FairRootGroup / FairMQ

C++ Message Queuing Library and Framework
GNU Lesser General Public License v3.0
86 stars 34 forks source link

(Unneeded?) Memory bloat in fair::mq::shmem::Message #477

Open ktf opened 1 year ago

ktf commented 1 year ago

While doing some profiling I just noticed that the fair::mq::shmem::Message has a fQueued boolean in the middle of it, introducing some unneeded extra padding. If I naively move it to the MetaHeader class, I immediately go from 96 bytes to 88.

I also suspect one could gain quite some extra memory with a few extra reasonable limitations. For example:

All in all, I think one could get down below 64 bytes by having something like the following:

  struct  __attribute__((__packed__)) Message : public fair::mq::Message // Extra 16 bytes from this
  {
    Manager* fManager;
    mutable UnmanagedRegion* fRegionPtr;
    mutable char* fLocalPtr;
    int16_t fRegionId;
    int16_t fSegmentId;
    size_t fSize: 48;
    size_t fHandle: 48;
    size_t fShared: 48;
    size_t fAlignment: 14;
    size_t fManaged: 1;
    size_t fQueued: 1;
  };

and it could probably be even less if one used handles for fManager and the the other pointers. Do you think there is any space to evolve the managed region to go into this direction?

rbx commented 1 year ago

The MetaHeader part contains data that will be transferred to a different process, while other members of shmem Message class are only valid/meaningful locally per process.

struct Message
{
    Manager& fManager; // local ptr to the manager
    bool fQueued; // is the message queued? (can the buffer removed when dtor is called).
    MetaHeader fMeta; // contains all the "transferrable" info
    size_t fAlignment; 
    mutable UnmanagedRegion* fRegionPtr; // used in case of unmanaged region messages
    mutable char* fLocalPtr; // local data ptr, for received messages obtained from the handle
}

struct MetaHeader
{
    size_t fSize;
    size_t fHint; // this is used for unmanaged region messages to store user provided info, which is returned when message can be freed.
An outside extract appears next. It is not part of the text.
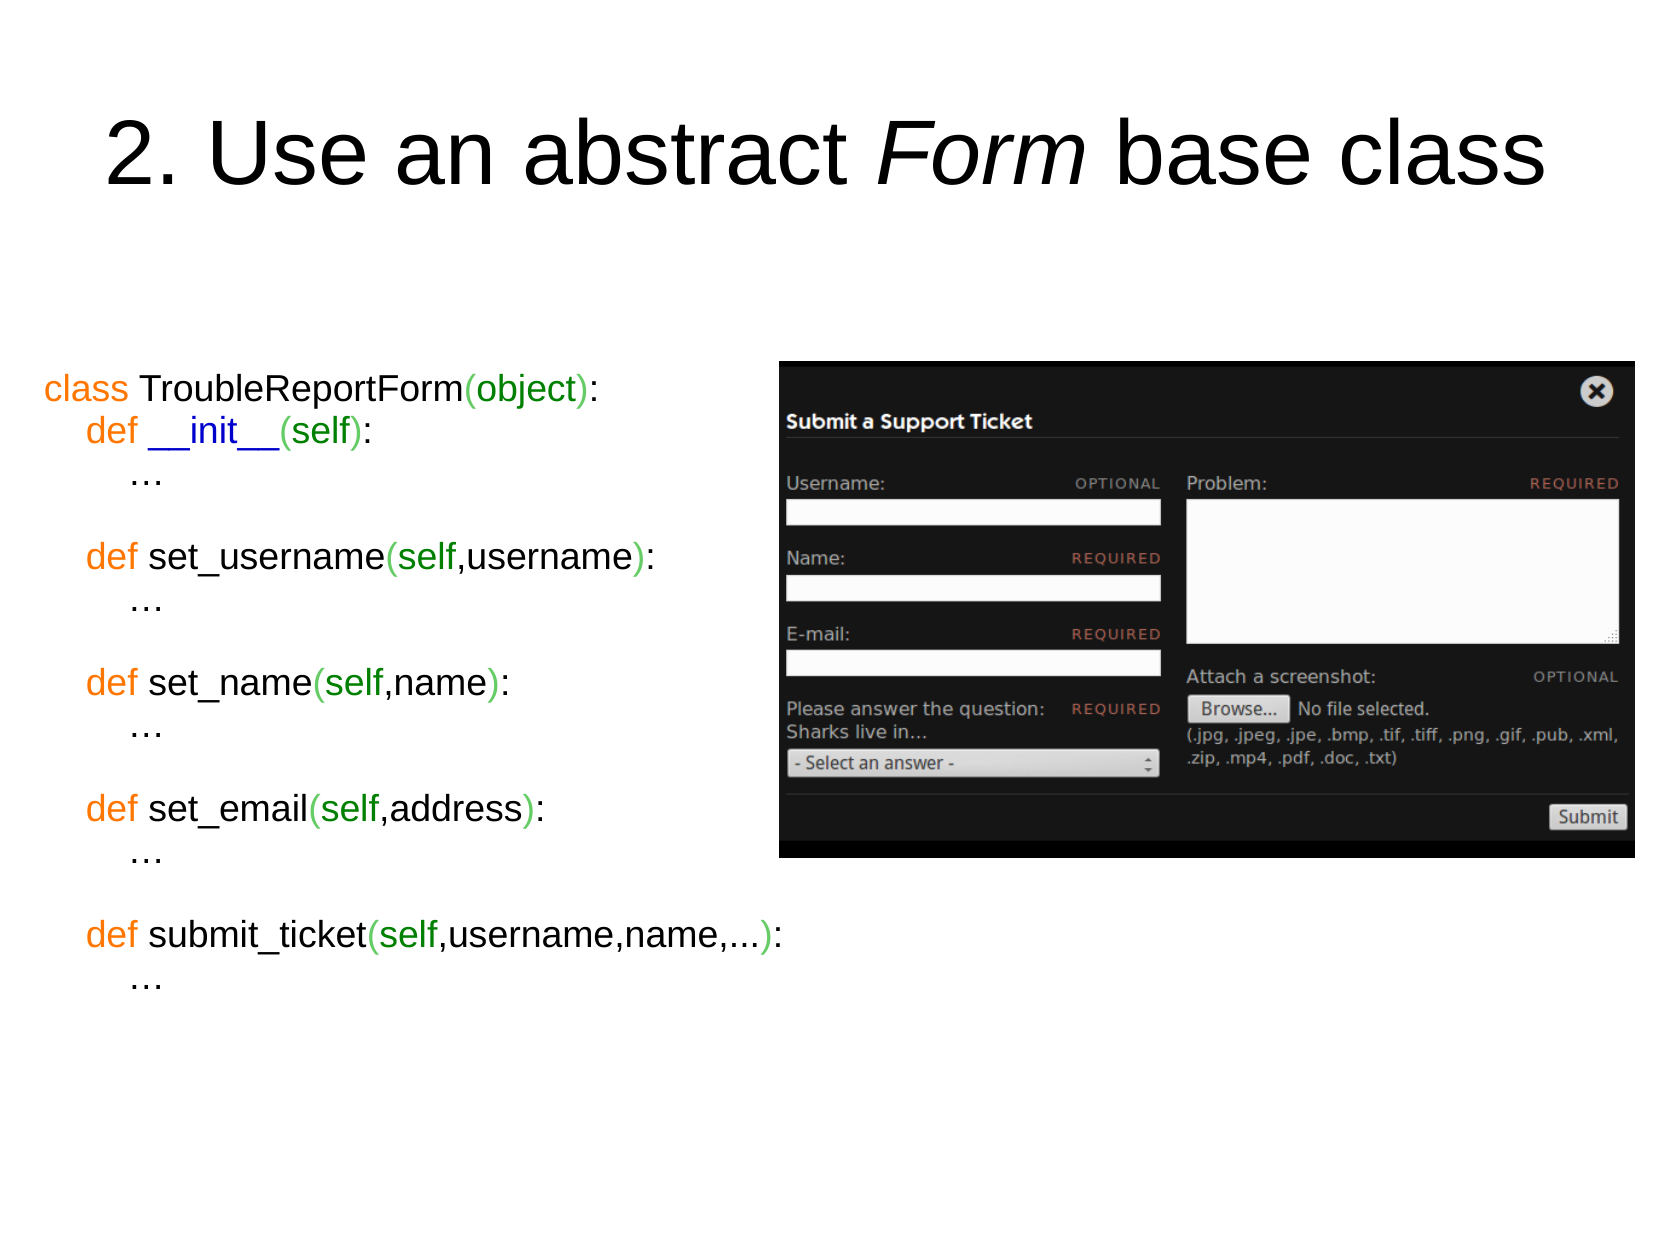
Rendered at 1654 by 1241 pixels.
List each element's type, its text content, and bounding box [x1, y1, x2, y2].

picture [779, 361, 1635, 858]
title 2. Use an abstract Form base class [82, 49, 1571, 257]
text_box class TroubleReportForm(object): def __init__(self): … def set_username(self,username): … def set_name(self,name): … def set_email(self,address): … def submit_ticket(self,username,name,...): … [29, 360, 799, 1006]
Afaik this is used at least by FLP/readout.
    boost::interprocess::managed_shared_memory::handle_t fHandle; // interprocess handle, convertable to local ptr
    mutable boost::interprocess::managed_shared_memory::handle_t fShared; // used for the ref count when msg is shared
    uint16_t fRegionId; // unmanaged region id
    mutable uint16_t fSegmentId; // segment id
    bool fManaged; // managed/unmanaged
};

Both should be minimal size, but I would say having the Metaheader part smaller is more important.

fQueued boolean in the middle of it, introducing some unneeded extra padding. If I naively move it to the MetaHeader class, I immediately go from 96 bytes to 88

Logically it belongs to local data, not shared data. For this and similar suggestions one could think to create the final MetaData header only immediately before transfer, then there would be more freedom to resize Message. I guess this line would have to be a lil bit more complicated then: https://github.com/FairRootGroup/FairMQ/blob/master/fairmq/shmem/Socket.h#L134

fAlignment at the moment is a size_t, while it could easily be a char storing log2 (assuming no one needs alignment which is not a power of 2).

Sounds good!

size and hint could be limited to 48 bits, leaving space for the above mentioned fAlignment, fQueued, fManaged to be stored there.
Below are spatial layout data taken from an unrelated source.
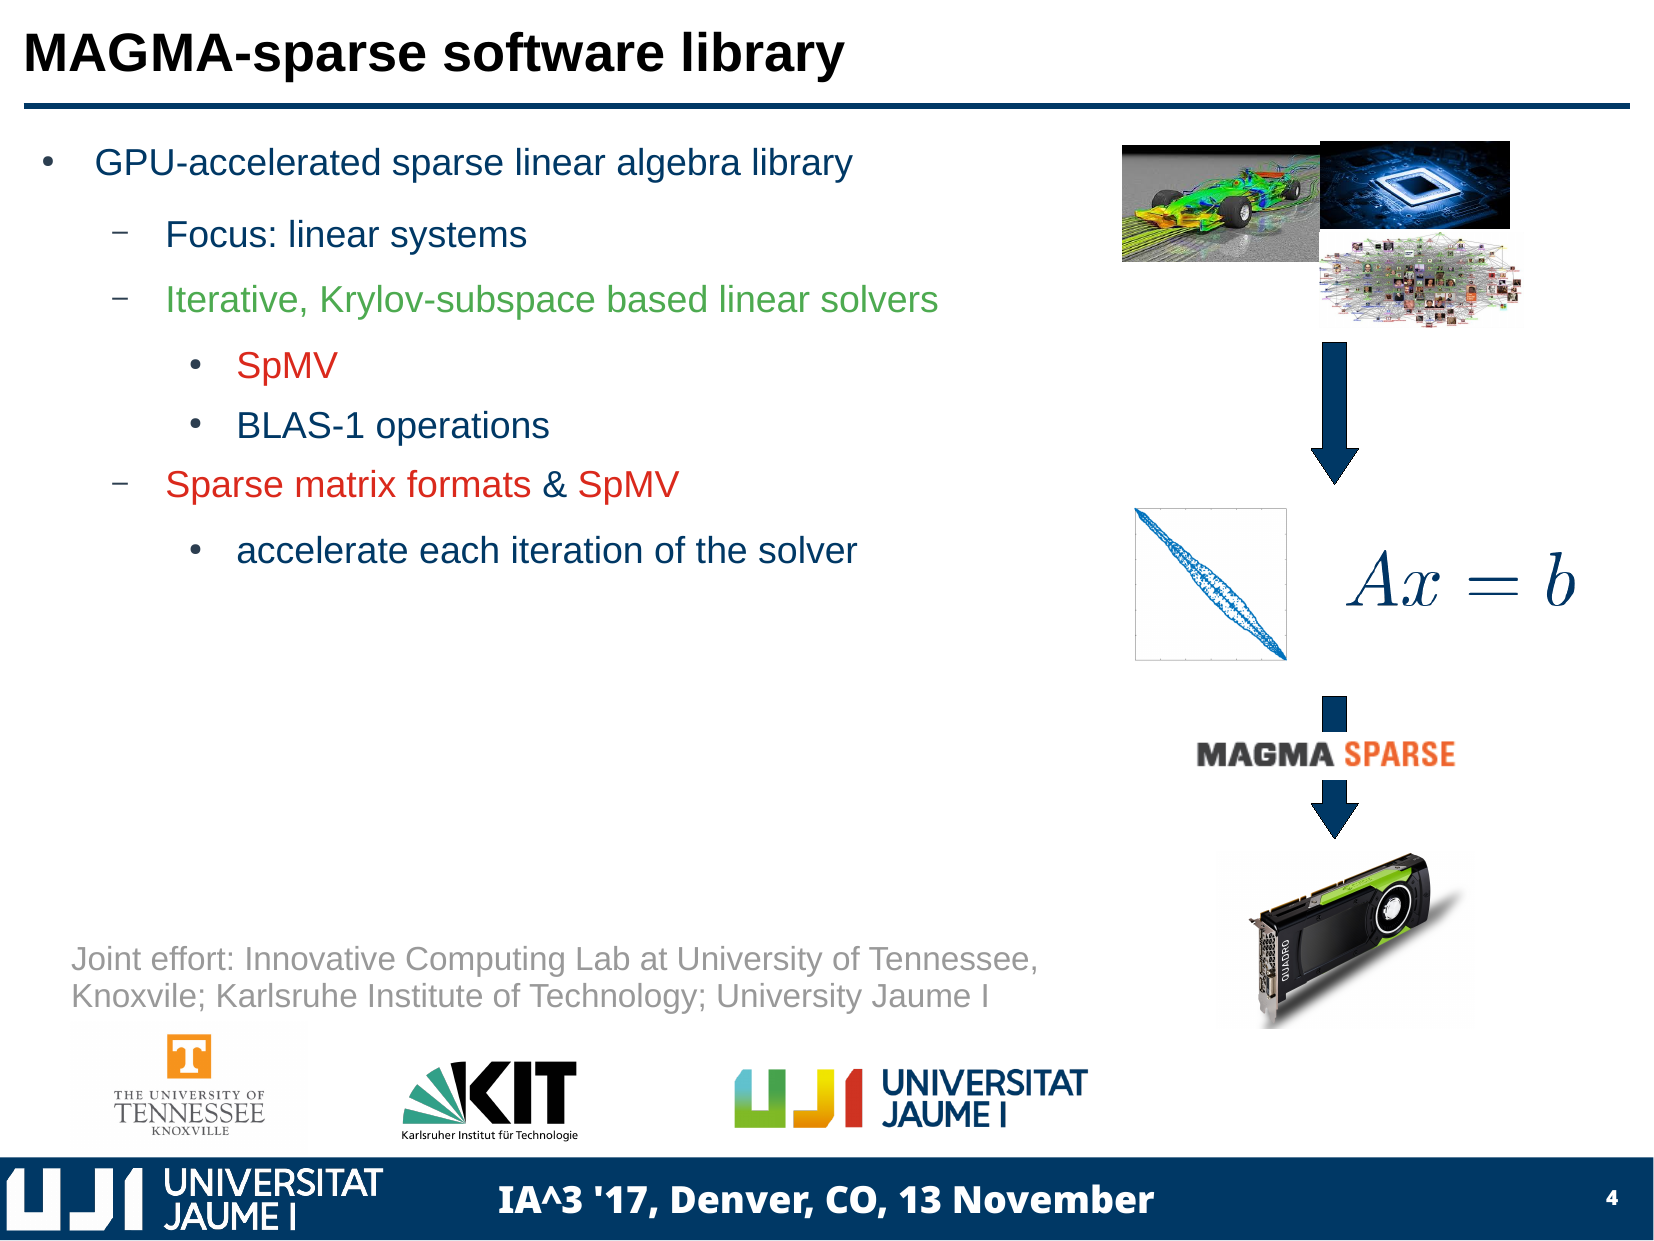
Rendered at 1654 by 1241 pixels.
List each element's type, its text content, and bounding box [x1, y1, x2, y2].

title MAGMA-sparse software library [23, 0, 1630, 107]
text_box Joint effort: Innovative Computing Lab at University of Tennessee, Knoxvile; Karlsruhe Institute of Technology; University Jaume I [20, 933, 1099, 1028]
list GPU-accelerated sparse linear algebra library Focus: linear systems Iterative, Krylov-subspace based linear solvers SpMV BLAS-1 operations Sparse matrix formats & SpMV accelerate each iteration of the solver [23, 141, 1040, 721]
picture [1134, 507, 1288, 662]
text_box [1322, 696, 1347, 732]
picture [401, 1057, 579, 1146]
picture [0, 1158, 390, 1241]
picture [1122, 141, 1524, 328]
picture [70, 1021, 308, 1155]
picture [732, 1062, 1094, 1132]
text_box [1311, 780, 1359, 839]
picture [1216, 851, 1475, 1029]
picture [1346, 550, 1575, 606]
text_box [1311, 342, 1359, 485]
picture [1189, 732, 1465, 780]
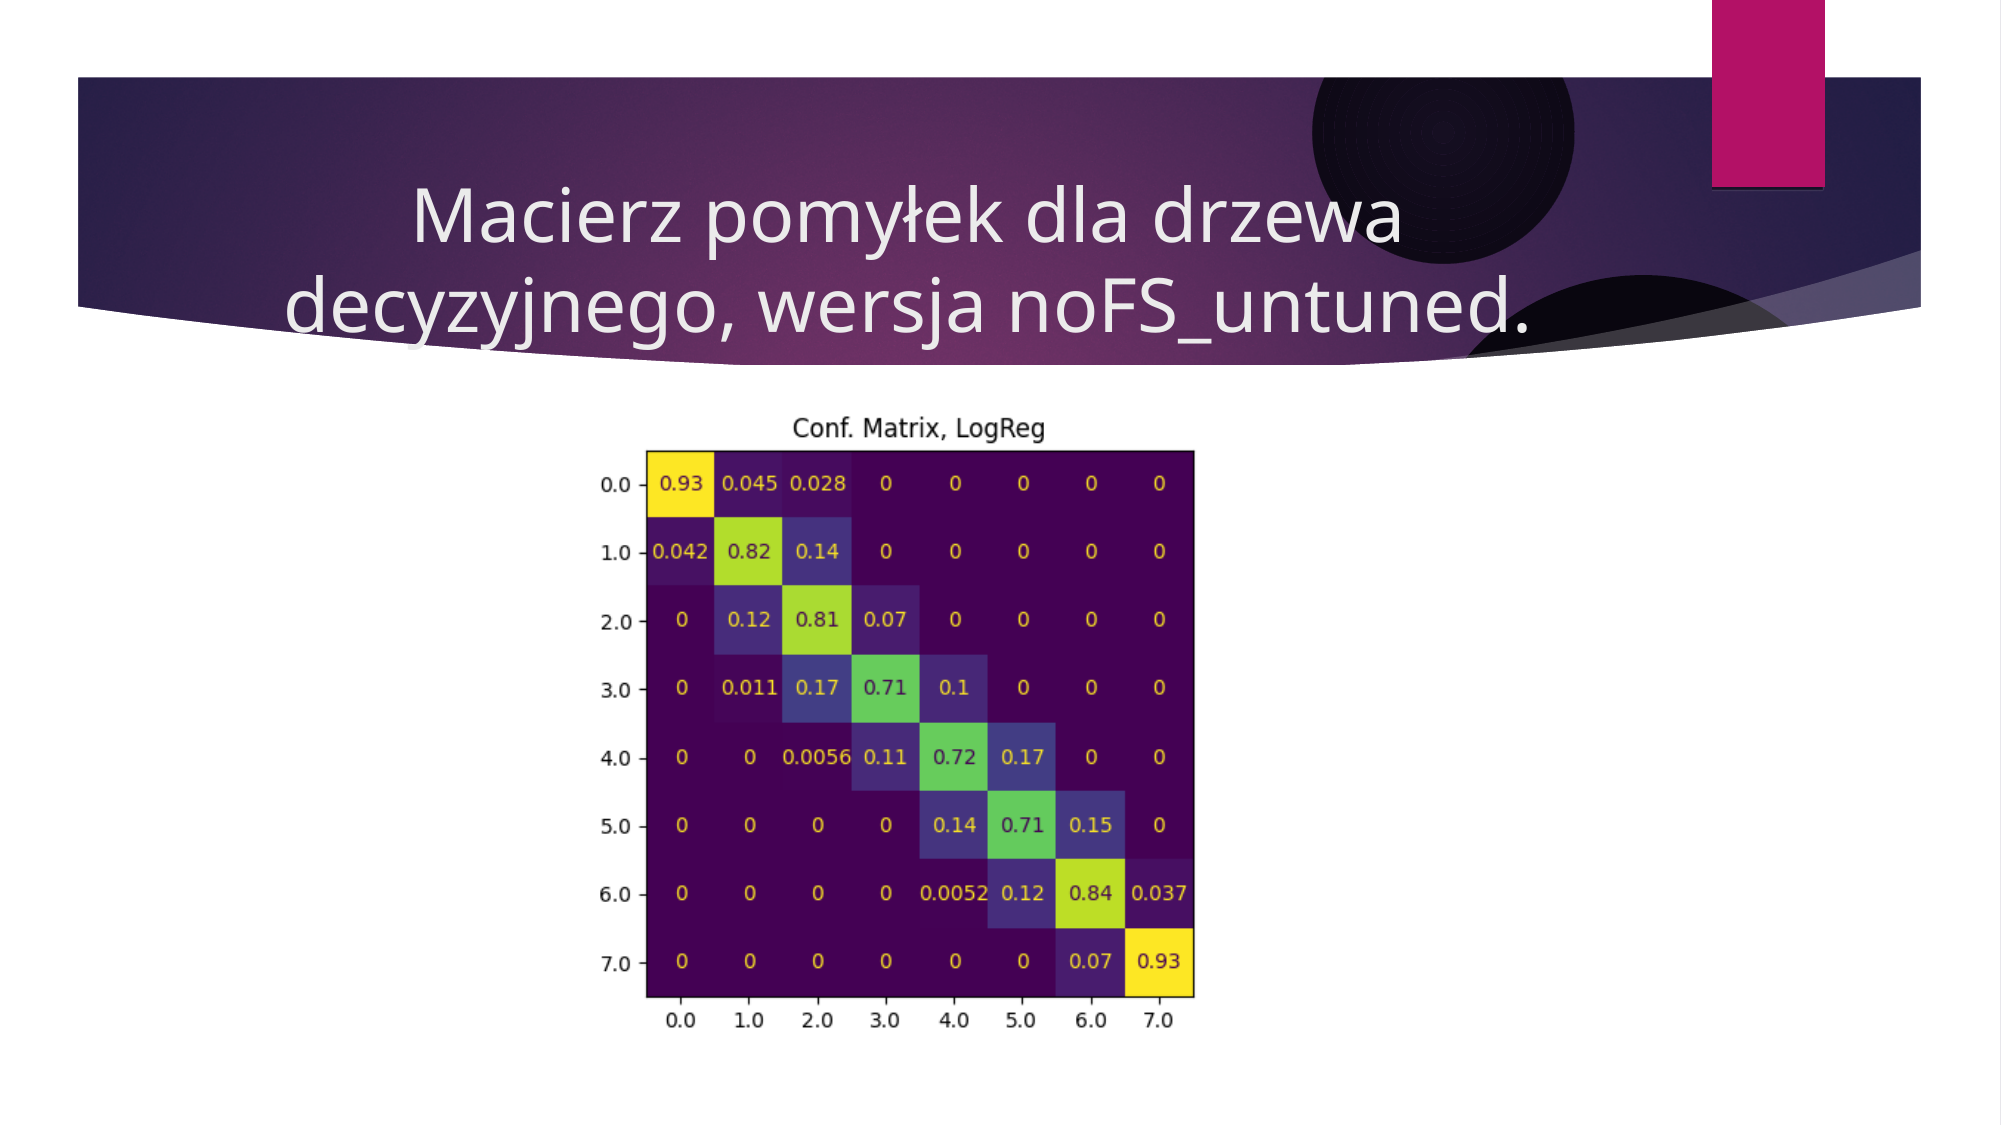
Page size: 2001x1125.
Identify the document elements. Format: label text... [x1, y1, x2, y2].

title Macierz pomyłek dla drzewa decyzyjnego, wersja noFS_untuned. [189, 159, 1627, 276]
picture [435, 365, 1381, 1075]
Would 48 be enough for current and future use cases? Hint is 64 bits as per requirement from FLP/readout.

it could probably be even less if one used handles for fManager and the the other pointers

Which handles do you mean? ptrs and boost interproccess handles are both 64, as they are supposed to be convertible into each other.

ktf commented 1 year ago

Both should be minimal size, but I would say having the MetaHeader part smaller is more important. Logically it belongs to local data, not shared data. For this and similar suggestions one could think to create the final MetaData header only immediately before transfer, then there would be more freedom to resize Message.

Ok, I understand the difference now. What you propose indeed makes sense to me.

Sounds good!

Indeed, if you do that, than it's enough to have fQueued shuffled after fAlignment.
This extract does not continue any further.